Even though every food item defers in its water content, all of our meal plans contain a considerable amount of water. As per the data furnished by The National Academies of Sciences (Health and Medicine Division), the average US citizen consumes around 20 percent of his/her daily healthy water need through chewable foods.

The “eight glasses of water a day” doesn’t take into consideration this one-fifth daily fulfillment of water consumption through meals.  

Water Consumption Through Beverages

The 8×8 formula is also flawed because our bodies get hydrated with various other liquids other than pure water. Even if alcoholic beverages are excluded, we get a lot of water in the form of juices, tea, coffee, carbonated drinks and milk. There is no truth to the belief that coffee induces dehydration in the body. Caffeine drinks certainly have other side effects on the human body, but dehydration is not one of them.

The Right Amount of Water Intake

It is quite clear that water should not be consumed through definite measured values because we continue to hydrate ourselves inadvertently through foods and other drinks throughout the day. Moreover, water needs of the body can be altered due to several factors:

  • Weather: Our body dehydrates profusely in hot and humid weather so we have to increase water intake in this type of environment.
  • Physical Activity: The intake of water varies with every individual depending on the levels of their physical activity.
  • Health Condition: Your health also dictates the amount of water you need to consume. There are some medical conditions (fevers, diarrhea, kidney stones and bladder infections) which require increased water intake.

Apart from these factors, age, weight and lifestyle also differentiate the need for water. Don’t look elsewhere for the ideal recommendation of your water needs. Your own body can guide you better in this regard instead of some arbitrary suggestion.  

In a healthy individual, the body naturally starts to feel thirsty as its hydration levels drop. So drink whenever you feel thirsty. Furthermore, the color of your urine can also tell you about your water needs. Urine of darker yellow color indicates that you are dehydrated.

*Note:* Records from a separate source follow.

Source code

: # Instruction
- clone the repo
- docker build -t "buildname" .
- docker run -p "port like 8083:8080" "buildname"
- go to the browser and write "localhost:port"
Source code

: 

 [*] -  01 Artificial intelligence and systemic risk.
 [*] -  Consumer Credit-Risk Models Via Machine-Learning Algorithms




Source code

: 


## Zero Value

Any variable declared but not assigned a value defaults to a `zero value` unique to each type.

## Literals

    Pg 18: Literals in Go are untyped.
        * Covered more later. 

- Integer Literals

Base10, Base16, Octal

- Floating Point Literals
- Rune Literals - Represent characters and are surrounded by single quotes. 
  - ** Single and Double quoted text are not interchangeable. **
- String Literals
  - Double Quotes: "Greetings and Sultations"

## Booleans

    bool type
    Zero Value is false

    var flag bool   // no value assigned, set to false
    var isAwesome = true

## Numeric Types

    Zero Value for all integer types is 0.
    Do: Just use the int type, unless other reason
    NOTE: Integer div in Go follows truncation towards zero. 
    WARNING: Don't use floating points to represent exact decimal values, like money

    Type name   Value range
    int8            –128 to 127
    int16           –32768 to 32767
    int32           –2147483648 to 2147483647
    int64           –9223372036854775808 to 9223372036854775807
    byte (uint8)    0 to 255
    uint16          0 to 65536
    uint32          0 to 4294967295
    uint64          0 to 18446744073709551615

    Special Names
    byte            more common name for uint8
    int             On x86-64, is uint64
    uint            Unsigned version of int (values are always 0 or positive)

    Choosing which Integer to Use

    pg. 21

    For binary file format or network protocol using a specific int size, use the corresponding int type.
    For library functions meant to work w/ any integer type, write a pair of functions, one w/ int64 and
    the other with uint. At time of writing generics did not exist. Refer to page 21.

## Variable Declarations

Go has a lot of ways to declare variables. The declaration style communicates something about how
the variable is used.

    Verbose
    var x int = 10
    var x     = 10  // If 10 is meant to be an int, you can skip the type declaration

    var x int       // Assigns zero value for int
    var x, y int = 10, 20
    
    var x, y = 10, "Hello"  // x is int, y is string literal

Sweating is another sign to hydrate yourself, even if you are not feeling thirsty. The crux of this discussion is not to exhaust yourself in counting the number of glasses of water you are imbibing every day. Follow your body and drink whenever you feel like it. You would be successful in hydrating your body.

In conclusion, even with the additonal sources of water contained in foods, the 8×8 recommendation is still a good reference for the average individual, but consulting with a medical professional on the amount of water needed for your specific body requirement is always the best course of action to take!